The military junta that took control of Guinea in September is heaping pressure on multinational miners to refine raw bauxite, a raw material used to make aluminium, to more advanced materials before export.
In a recent research note released by CRU Group’s senior analyst, Anthony Everiss, the junta has asked the companies to present the mines ministry with proposals by the end of May with a precise timetable for constructing refineries. The junta appears to be doubling down, turning the nation’s mineral wealth into a means of economic development.
Bauxite miners in Guinea have reportedly previously committed to developing them.
According to CRU data, the announcement comes when Guinea bauxite shipments to China are at an all-time high, surpassing 6 million tonnes in a single month for the first time.
However, there is currently just one alumina refinery in operation, which was built several decades ago.
Everiss said the drive for value-added investment has been in place for some time and has always been a common theme when international mining companies, industry partners, and government officials gather at the annual Guinea Mining Symposium.
However, Everiss noted this recent announcement might have more significant rhetoric as it was the first time Guinea’s junta had shown its hand and was the strongest sign of intent yet that the new military regime was determined to pursue a policy of resource nationalism.
“The message to the international mining community in recent times is that Guinea is now much more aware of the value of their resources, has better control and understanding of the mining industry and exports, and would be ensuring a more equitable share of the revenue and profits from international mining endeavours. This was coupled with a focus on social inclusion, agriculture, infrastructure spending and sustainability,” said Everiss.
CRU currently does not expect a greenfield alumina refinery to be built in the country before 2026. “Technical limitations alongside higher capital costs versus China may lead to disappointment for the government’s expectations. Running costs also are likely higher than competing nations,” said Everiss.

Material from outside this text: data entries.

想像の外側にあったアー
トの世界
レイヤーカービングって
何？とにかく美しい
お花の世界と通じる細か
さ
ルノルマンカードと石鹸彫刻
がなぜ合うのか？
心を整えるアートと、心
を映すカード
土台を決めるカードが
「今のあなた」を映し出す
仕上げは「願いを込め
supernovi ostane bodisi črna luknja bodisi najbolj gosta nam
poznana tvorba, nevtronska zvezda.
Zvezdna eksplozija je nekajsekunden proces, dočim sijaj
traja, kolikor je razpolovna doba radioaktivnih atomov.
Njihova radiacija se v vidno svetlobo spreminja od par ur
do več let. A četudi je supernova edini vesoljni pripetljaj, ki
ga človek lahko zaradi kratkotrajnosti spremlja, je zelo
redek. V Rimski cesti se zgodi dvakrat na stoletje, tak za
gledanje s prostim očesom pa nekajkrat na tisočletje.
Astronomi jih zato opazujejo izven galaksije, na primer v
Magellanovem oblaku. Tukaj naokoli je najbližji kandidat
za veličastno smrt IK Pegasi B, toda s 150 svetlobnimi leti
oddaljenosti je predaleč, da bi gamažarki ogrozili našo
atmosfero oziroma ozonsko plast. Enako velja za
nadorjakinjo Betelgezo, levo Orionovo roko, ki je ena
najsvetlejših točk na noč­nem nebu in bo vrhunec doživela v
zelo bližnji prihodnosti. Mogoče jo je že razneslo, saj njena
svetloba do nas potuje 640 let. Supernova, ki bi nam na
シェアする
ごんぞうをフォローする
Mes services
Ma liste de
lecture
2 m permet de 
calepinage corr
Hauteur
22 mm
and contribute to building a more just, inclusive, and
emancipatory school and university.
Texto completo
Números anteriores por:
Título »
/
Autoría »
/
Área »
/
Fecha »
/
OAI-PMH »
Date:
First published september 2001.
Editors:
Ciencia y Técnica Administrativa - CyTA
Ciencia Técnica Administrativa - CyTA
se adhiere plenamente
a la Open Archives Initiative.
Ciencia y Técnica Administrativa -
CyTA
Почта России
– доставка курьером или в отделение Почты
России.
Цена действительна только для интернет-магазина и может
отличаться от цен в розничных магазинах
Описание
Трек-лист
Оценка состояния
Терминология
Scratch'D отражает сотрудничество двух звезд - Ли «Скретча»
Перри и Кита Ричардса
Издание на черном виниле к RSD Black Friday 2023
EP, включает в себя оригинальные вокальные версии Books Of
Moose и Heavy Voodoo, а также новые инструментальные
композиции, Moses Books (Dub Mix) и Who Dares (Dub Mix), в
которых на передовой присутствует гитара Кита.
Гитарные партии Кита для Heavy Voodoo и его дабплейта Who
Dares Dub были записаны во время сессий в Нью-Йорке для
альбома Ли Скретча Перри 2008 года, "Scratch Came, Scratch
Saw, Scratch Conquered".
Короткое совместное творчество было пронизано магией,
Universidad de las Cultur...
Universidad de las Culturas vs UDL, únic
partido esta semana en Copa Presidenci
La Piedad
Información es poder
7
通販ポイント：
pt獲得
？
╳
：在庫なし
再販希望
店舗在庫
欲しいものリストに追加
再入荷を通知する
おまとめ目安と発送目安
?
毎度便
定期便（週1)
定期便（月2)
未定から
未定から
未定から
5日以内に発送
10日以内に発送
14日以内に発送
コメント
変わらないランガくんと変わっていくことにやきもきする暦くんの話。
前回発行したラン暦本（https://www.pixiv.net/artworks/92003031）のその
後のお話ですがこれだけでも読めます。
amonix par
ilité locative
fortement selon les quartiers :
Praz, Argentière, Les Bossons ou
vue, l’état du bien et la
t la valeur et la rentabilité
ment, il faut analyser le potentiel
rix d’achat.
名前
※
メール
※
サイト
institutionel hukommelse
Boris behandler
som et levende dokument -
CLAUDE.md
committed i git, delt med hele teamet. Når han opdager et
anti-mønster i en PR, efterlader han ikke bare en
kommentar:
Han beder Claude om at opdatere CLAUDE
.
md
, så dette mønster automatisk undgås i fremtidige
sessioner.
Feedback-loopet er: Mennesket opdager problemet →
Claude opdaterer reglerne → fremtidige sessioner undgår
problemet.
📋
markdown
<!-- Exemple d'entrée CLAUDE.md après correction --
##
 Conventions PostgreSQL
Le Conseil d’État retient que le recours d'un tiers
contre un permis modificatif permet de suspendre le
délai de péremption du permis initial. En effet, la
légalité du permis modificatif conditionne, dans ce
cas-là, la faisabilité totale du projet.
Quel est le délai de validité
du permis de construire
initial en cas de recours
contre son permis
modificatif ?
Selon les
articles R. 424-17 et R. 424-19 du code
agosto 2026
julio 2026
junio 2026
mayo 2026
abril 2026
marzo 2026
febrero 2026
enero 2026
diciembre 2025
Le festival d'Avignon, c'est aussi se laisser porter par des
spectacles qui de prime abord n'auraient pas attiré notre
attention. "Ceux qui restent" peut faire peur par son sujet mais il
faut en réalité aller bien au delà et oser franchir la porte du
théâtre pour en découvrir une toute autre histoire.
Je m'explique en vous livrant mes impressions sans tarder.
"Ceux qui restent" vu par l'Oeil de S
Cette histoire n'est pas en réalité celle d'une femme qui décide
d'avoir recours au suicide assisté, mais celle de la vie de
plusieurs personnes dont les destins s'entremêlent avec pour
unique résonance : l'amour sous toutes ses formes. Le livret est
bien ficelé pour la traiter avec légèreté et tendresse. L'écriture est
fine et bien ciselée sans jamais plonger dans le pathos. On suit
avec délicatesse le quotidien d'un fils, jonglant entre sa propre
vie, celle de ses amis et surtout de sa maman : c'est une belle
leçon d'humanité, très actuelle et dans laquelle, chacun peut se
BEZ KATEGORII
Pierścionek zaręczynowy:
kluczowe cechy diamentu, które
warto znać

According to CRU, six companies have planned 11 million tonnes per year of alumina refining capacity in Guinea. “However, unlike the significant progress in bauxite mining, the progress of the alumina refineries is very slow at present. Only SMB’s alumina project has made some progress,” said Everiss.
CRU notes, however, that significant hurdles remained when it came to building greenfield alumina refineries in the country, namely that inputs such as all the other raw material needs, such as energy and caustic soda, need to be imported.
“The key issue is whether the projects can control the other raw material costs. Compared to Indonesia, for example, the mining cost in Guinea is lower. But Guinea refineries also contend with a longer distance if opting to transport the alumina back to China,” said Everiss.
“Nevertheless, new permits for mining will need to be accompanied by a clear investment plan for a downstream plant, depending on the scale of the project. In bauxite, the ruling military regime had remained firmly committed to continuing resource mining and export, but now requires ‘partnership’ with industry for longevity.”
“The latest announcement shows that it will be increasingly important for mining companies to build on verbal commitments and set into motion the actions needed to construct alumina refineries, rail, roads, and port infrastructure, alongside community spending,” said Everiss.